Visit higherme.com to see how it works for your operation.
Frequently Asked Questions
1. What is the best hiring platform for hotels and hospitality in 2026?
For hourly, high-volume hospitality hiring, HigherMe is the strongest fit. It was purpose-built for the operational reality of hotel and franchise hiring: mobile applicants, fast turnover, multi-location management, and onboarding that runs before day one. Harri is the better fit for large hotel groups who need scheduling and workforce management in the same system.
2. Is Harri or HigherMe better for hotel hiring?
Depends on the operation. Harri serves large enterprise hotel groups well when workforce management depth matters alongside hiring. HigherMe is better suited for operators who need fast, mobile-first hourly hiring without the HCM complexity, particularly for F&B, front desk, and housekeeping roles at volume. The mobile app bugs documented in Harri's reviews are also worth factoring in for a workforce that lives on their phones.
3. What is the difference between Hcareers and a full ATS for hospitality?
Hcareers is a sourcing tool, not a full ATS. It drives targeted applicants from a hospitality-specific candidate pool but does not manage the pipeline after they apply. You still need a separate platform for applicant tracking, screening, scheduling, and onboarding. Most operators use it alongside a full ATS rather than instead of one.
4. Do hospitality operators need a different kind of hiring software than other industries?
The case for it is strong. Most general ATS tools were built for structured office hiring, which assumes candidates have resumes, access to a desktop, and time to complete a multi-step application. Hospitality hourly candidates have none of those things.

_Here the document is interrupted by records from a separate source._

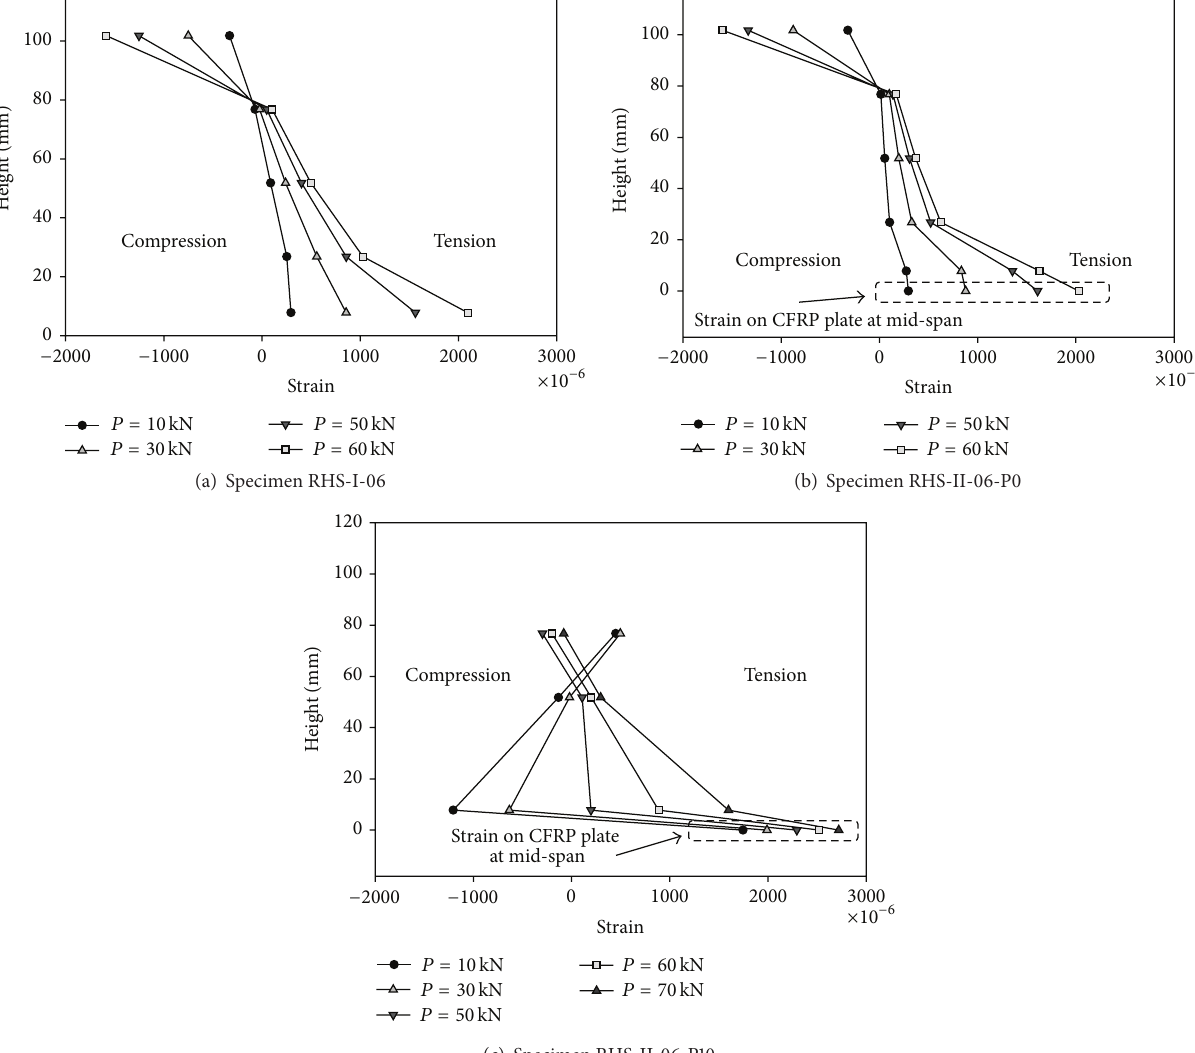
Figure 8: Comparison of strain distribution on cross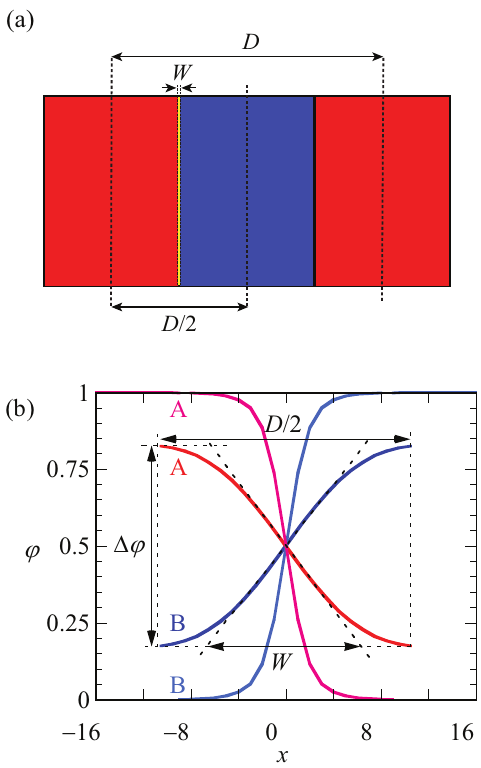
Figure 2. ( a ) Schematic representation of symmetrical LAM phase. Red and blue regions indicate blocks of A and B, respectively. The lamellar spacing D and the width of the interface W are indicated; ( b ) SF-SCF density profiles ( ϕ ) as a function of layer number x where x = 0 is taken halfway the A–B interface. Parameters: f = 0.5 and N = 1000; red and blue lines are for weak segregation χ N = 12, optimal spacing is D /2 = 21 of A and B blocks, respectively, and pink and light blue lines are for strong segregation χ N = 75, D /2 = 31 of A and B blocks, respectively. The parameters ∆ ϕ , D and W are stated for χ N =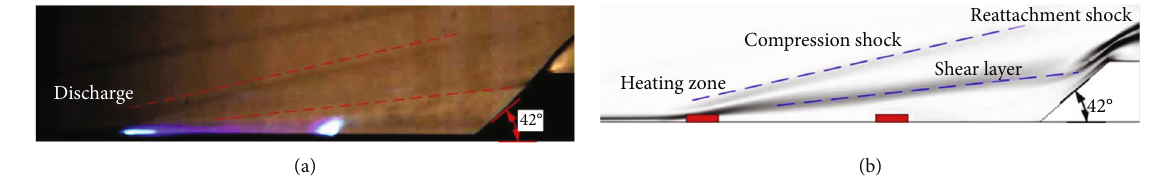
Figure 6: Comparison of the experimental schlieren image and the numerical density gradient contour. (a) The experimental schlieren image. (b) The density gradient contour using the current numerical method.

Platforms built specifically for hourly and mobile-first hiring, like HigherMe, produce meaningfully different results than adapted general tools.
5. What is CoolWorks and who is it actually for?
CoolWorks is a niche job board specifically for seasonal and destination properties: ski resorts, national park lodges, ranches, wilderness retreats. The candidate pool is made up of people actively seeking that kind of work, which drives better retention for those specific properties. Outside seasonal or adventure-focused contexts, it has essentially no reach and should not be treated as a general hospitality hiring tool.